Unsurprisingly, the new policy does not address the issue of equity derivatives and whether they should be taken into account when determining relevant interests.
ASIC says that there will be no movement on this front until Treasury has finished evaluating the responses to its scoping paper on takeovers issues (the one which was triggered by ASIC's belief that the creep provisions are being misused). That presumably means that:
- Treasury may recommend legislative amendments to Ch 6 (which would head off any action by ASIC);
- Treasury may recommend that there is no need to amend Ch 6; or
- Treasury may recommend that ASIC use its modification powers to require disclosure of equity derivatives.

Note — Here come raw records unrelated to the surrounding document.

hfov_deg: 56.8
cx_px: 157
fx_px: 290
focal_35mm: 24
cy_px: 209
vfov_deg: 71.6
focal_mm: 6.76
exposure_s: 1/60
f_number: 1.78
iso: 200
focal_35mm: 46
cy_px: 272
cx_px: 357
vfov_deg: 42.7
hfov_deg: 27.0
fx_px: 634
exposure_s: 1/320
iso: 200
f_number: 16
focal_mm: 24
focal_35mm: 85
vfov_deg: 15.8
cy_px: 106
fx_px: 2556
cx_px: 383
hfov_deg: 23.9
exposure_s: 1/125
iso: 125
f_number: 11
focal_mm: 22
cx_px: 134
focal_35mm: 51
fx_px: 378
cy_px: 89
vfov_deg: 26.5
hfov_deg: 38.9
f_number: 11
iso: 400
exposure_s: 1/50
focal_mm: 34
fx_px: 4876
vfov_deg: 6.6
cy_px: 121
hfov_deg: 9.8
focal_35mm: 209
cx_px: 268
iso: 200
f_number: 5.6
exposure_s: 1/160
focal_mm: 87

Pending the outcome of Treasury's deliberations, therefore, takers of cash-settled derivatives should continue to follow the Takeovers Panel's guidelines.

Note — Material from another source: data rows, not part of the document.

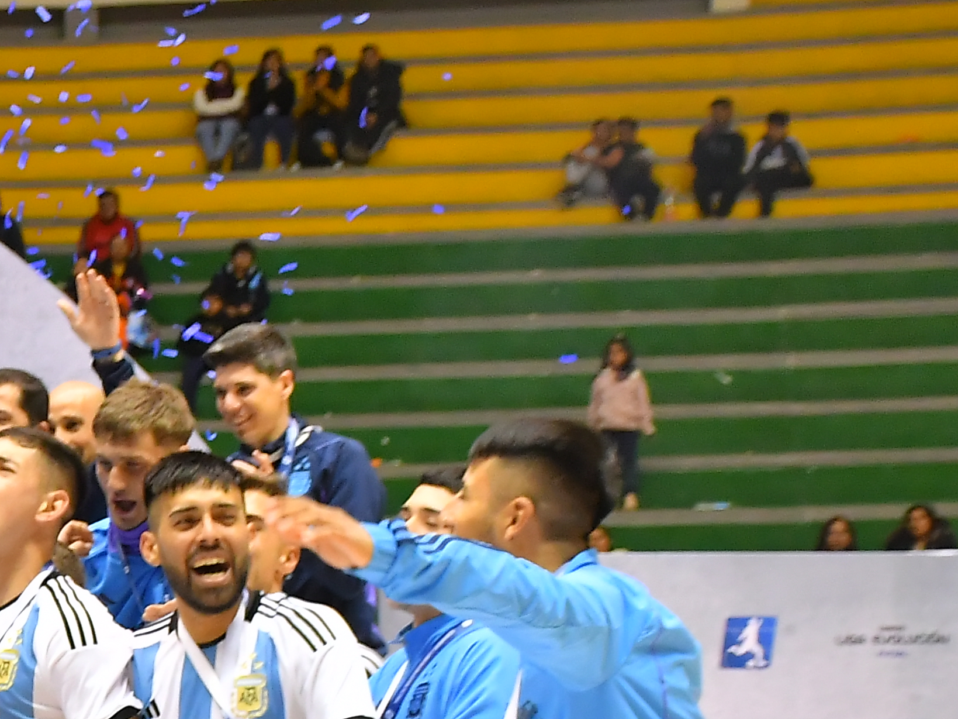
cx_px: -491
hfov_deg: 12.7
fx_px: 4068
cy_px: 736
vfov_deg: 10.0
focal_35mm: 147
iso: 1250
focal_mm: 30
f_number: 4
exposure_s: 1/320
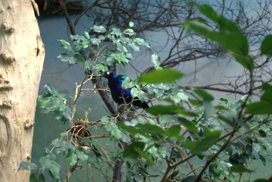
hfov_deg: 24.6
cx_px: 136
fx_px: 624
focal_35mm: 82
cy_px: 91
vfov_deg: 16.6
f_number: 5.6
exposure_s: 1/30
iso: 640
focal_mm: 55
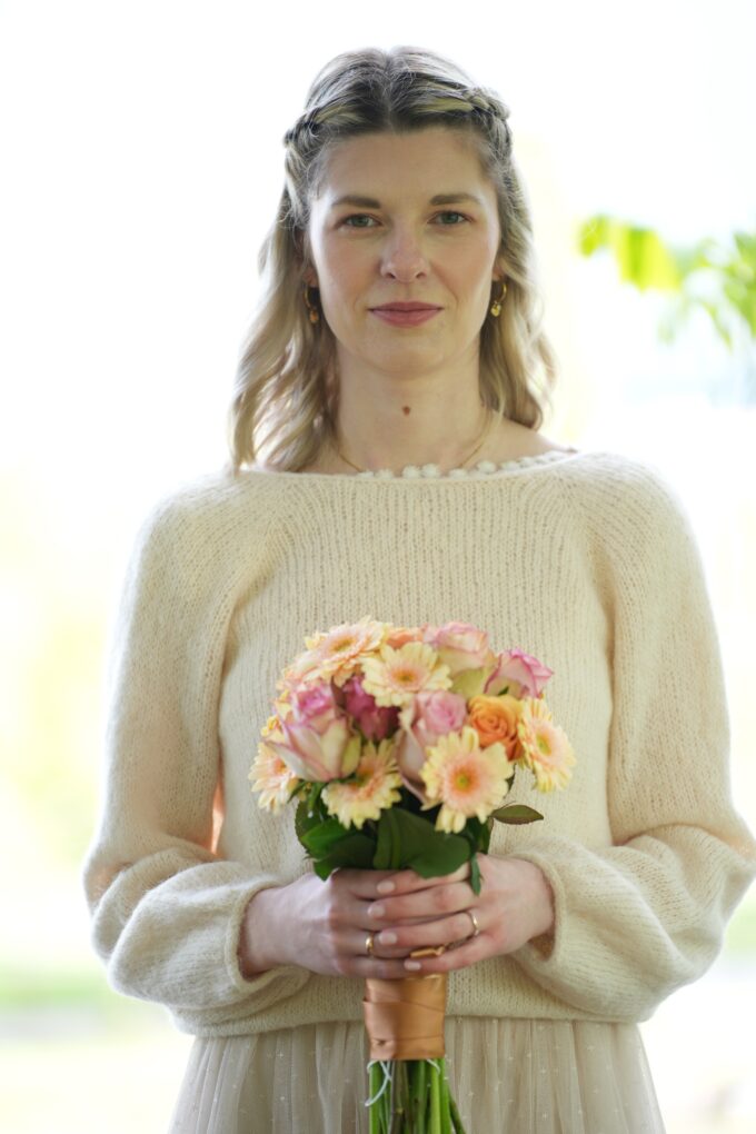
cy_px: 567
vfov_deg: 16.3
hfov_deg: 10.9
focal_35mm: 126
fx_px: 3969
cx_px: 378
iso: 250
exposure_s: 1/160
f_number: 2.8
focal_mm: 126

As well as significant policy changes, ASIC has made a number of technical amendments to the relief that it grants from various takeover requirements.
As previously flagged, ASIC has extended the rights issue exemption to PAITREOS. An amended Class Order 09/459 now provides that PAITREOS, which allow retail shareholders to trade rights ahead of institutional investors, will qualify for the rights issue exemption in section 611, even though the different trading rights mean that the terms of the offers are not the same for all investors.
Section 642(2) has been modified so that, where an offer is automatically extended, it will end at the time of day when it would have ended but for the extension. Without this modification, the bid would end at midnight on the closing day, a situation which ASIC considers to be confusing and potentially uncommercial.
In 2007, the Federal Court held that bid acceptances for CHESS securities are not effective until the acceptance has been processed through CHESS (APL v Alinta). ASIC has modified the Corporations Act so that the offer is taken to have been accepted when the shareholder gives the bidder a completed acceptance form and authority to process the acceptance. This means that the bidder will be deemed to have acquired a relevant interest in the shares before the transfer is fully processed through CHESS.
There are three technical changes in relation to compulsory acquisition:
in applying the 90% test, only relevant interests that the bidder has through section 608(3)(a) will be excluded while deemed interests under section 608(3)(b) will be included; this means that, to meet the test, the bidder will require acceptances from entities which it does not control but in which it has more than 20% voting power;
a bidder who gives a compulsory acquisition notice following a bid will not also have to give the holdout shareholders a buy-out offer;
ASIC has created new compulsory acquisition notices that eliminate the need to create and lodge an individualised notice for each holdout shareholder.